Re: @Don Jefe
The 'with cause' clause varies wildly between States as well. Where our main office is located, terminating someone 'without cause' may result in an unemployment benefits hearing where, depending on the outcome, I might be on the hook for increased unemployment insurance payments, but as long as I don't state the reason for their firing as being for one of the few prohibited reasons the (ex)employee has no legal recourse. Even if they did press ahead with a suit, 99.9% of judges won't hear those cases and as a result most capable lawyers won't take them.
Insubordination is a really common out for employers too. It is considered a zero tolerance, zero recourse offense that also does not qualify the employee for unemployment benefits or post employment insurance extension. Got a smart mouth employee with a bad attitude or one who can't show up on time or doesn't follow stated policy (disrupting company culture, personal appearance or hygiene, dress code, refrigerator use rules): Insubordination. You don't even have to state specifics to the unemployment office. Just "Insubordination, refusal to comply with stated policy", and you're golden. So you write company policy in an incredibly vague and Byzantine way (there are law specialists just for that), give them a copy and have them sign a policy receipt and acceptance form and that's all sorted.

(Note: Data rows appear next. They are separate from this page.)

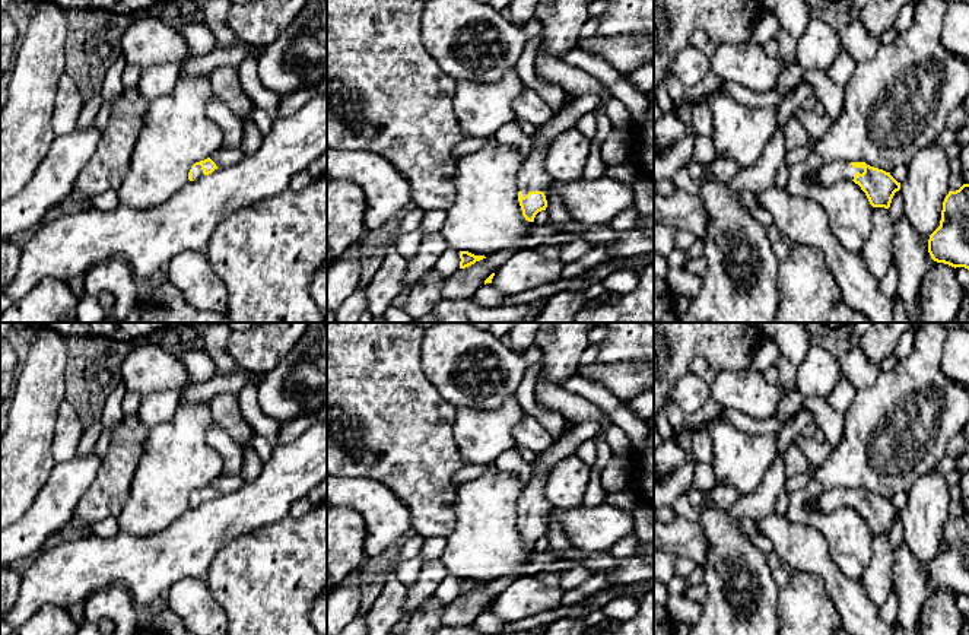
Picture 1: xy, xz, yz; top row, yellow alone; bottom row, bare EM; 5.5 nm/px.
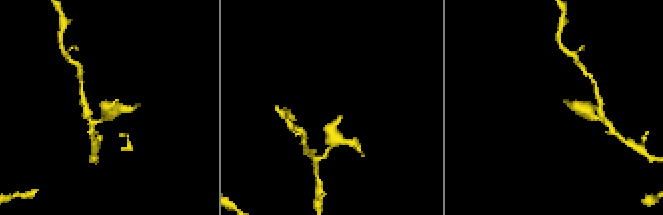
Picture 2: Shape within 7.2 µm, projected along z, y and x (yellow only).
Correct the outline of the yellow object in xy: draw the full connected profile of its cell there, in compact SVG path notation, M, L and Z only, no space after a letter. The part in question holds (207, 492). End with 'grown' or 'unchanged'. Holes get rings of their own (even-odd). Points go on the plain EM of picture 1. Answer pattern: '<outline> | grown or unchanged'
M210 485L196 489L188 499L188 507L197 508L203 502L212 501L215 496L217 496L217 493Z | grown

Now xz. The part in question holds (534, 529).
M540 454L533 464L531 476L524 479L521 499L518 502L518 528L522 543L528 549L534 549L536 542L547 534L543 518L552 508L544 496L549 473L550 470L544 464L544 455Z | grown

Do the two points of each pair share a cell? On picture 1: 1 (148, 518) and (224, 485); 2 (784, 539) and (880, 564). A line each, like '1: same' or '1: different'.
1: different
2: different

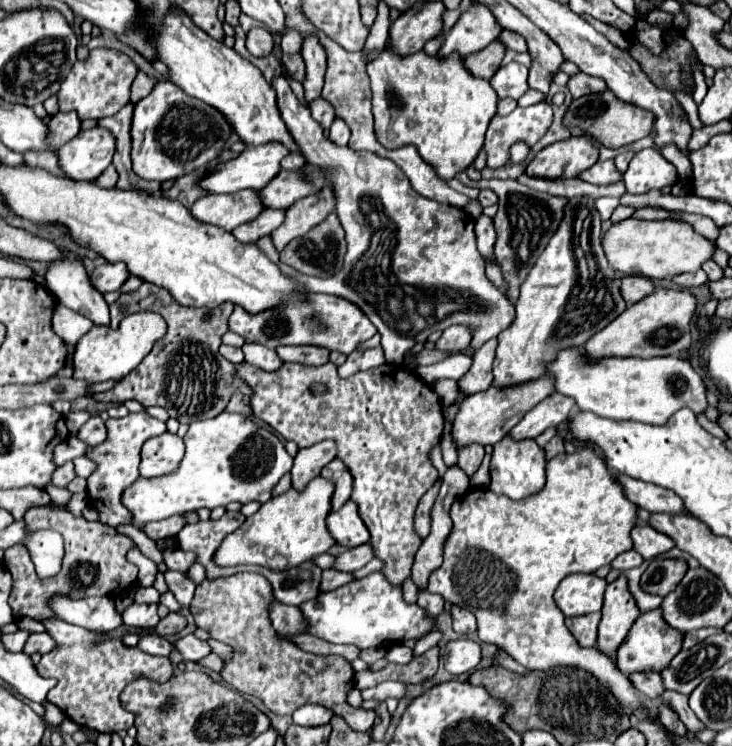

All that being said, those laws always lean toward the employer because they are supposed to be there to keep wholly undesirable bad hires from terrorizing your business internally. But far, far, too many companies use them to be complete assholes. The US view that law can't be abused, only misapplied, allows dishonest or immoral moose dicks to treat staff like poorly paid indentured servants. It really sucks and with small/small medium sized companies word generally gets out and their business suffers (and hopefully dies). With larger companies though it can be a part of the culture and it is really, really shitty.